From ancient Egypt, Greece, and Rome to the slave economies established across the Atlantic, slavery stands among the darkest chapters of human history. Enslaved people were not merely a source of labor, but the very foundation upon which wealth, power, and political authority were built. Yet one of the least discussed features of slavery is that slaves themselves were often used to control other slaves.

From the slave societies of the ancient Mediterranean to the plantations of the New World, systems of control were built into slavery itself. In the United States, beneath the white overseer stood slave drivers, headmen, and foremen, positions often held by enslaved people. Their task was to drive other slaves to work, keep order, prevent escapes and revolts, and help carry out punishment whenever necessary.

In return, they received small privileges such as better food, better living quarters, or relief from the hardest physical labor. Those modest rewards were often enough to make them oppress people who shared their own condition. Many became harsher than their masters, eager to prove where their loyalty lay.

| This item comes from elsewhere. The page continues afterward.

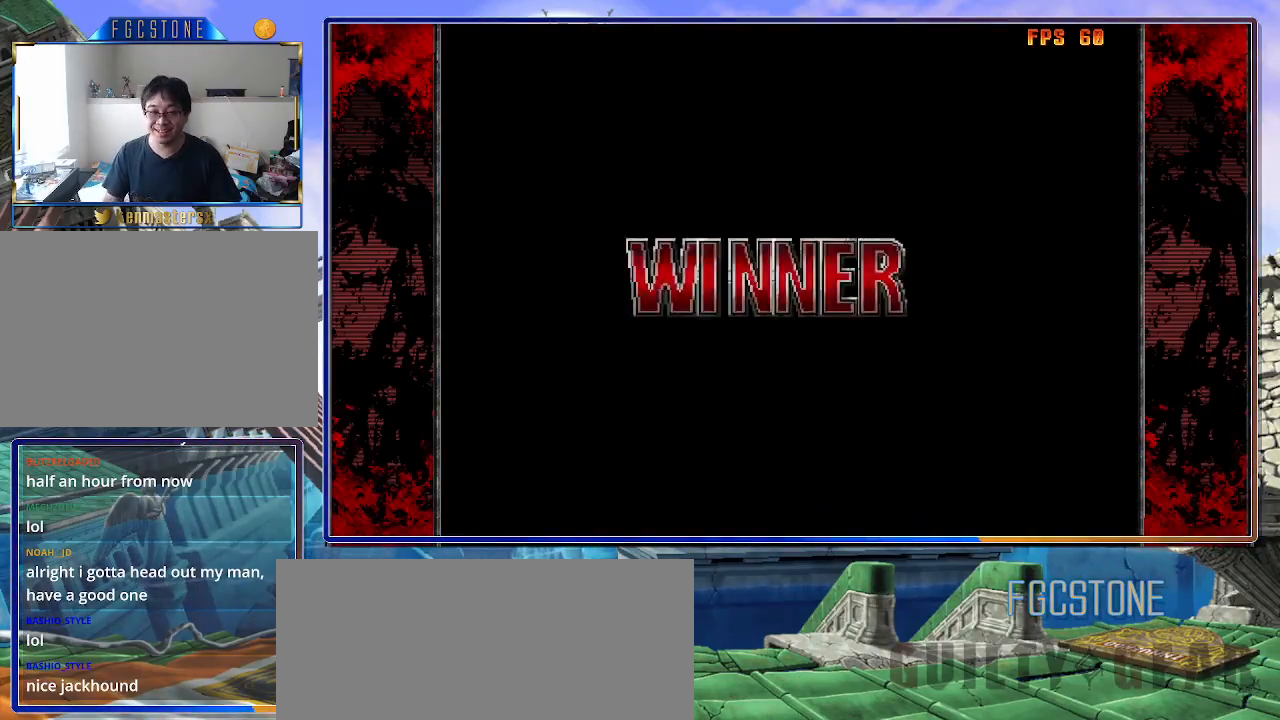
{"buttons": [], "left_stick": "center", "events": []}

That loyalty, however, had its limits. Whenever these privileged slaves failed to keep order or fell short of their masters’ expectations, the slaveholders took up the whip themselves. Rebellious slaves were publicly subjected to brutal punishment before the foremen, reminding them who truly held power. Those who had begun to think of themselves as close to, or even equal with, their masters were quickly put back in their place. The price of disobedience could be flogging, sale, a lifetime of hard labor, or death.

Over time, slavery changed its outward form. With the rise of feudalism and later capitalism, the traditional institutions of slavery gradually weakened, but the logic of power and capital did not disappear. Driven by the search for new markets, raw materials, and strategic advantage, the imperial powers replaced direct slavery with colonial rule.

Behind the lofty language of democracy, civilization, progress, human rights, and reform, vast stretches of Asia, Africa, the Americas, and Australia were turned into colonies. The French, Dutch, Spanish, Portuguese, and British empires all followed the same rule, a small foreign power could govern millions only by drawing sections of the local elite into its system of power, privilege, and status.

The British Raj was among the clearest examples. British rule did not rest on a few thousand British soldiers or civil servants alone. It rested on the millions of locally recruited soldiers, police officers, bureaucrats, landlords, princely rulers, and loyal elites who administered the country in return for protecting the interests of the Crown. A small imperial power ruled hundreds of millions because it created classes within the colonized society whose interests became tied to imperial rule rather than to the people among whom they lived.

This is where history becomes a mirror of the present. In Jammu and Kashmir, the same relationship between power, loyalty, and privilege survives in different forms to this day. Under ordinary circumstances, these ties remain hidden behind the formal machinery of the state. But when the state turns to open force, the veil begins to lift. The events that unfolded after June 2026 exposed this reality once again. The real centers of power stepped into the open, while the politically and administratively privileged classes appeared largely as silent spectators, willing helpers, or eager defenders of what was taking place.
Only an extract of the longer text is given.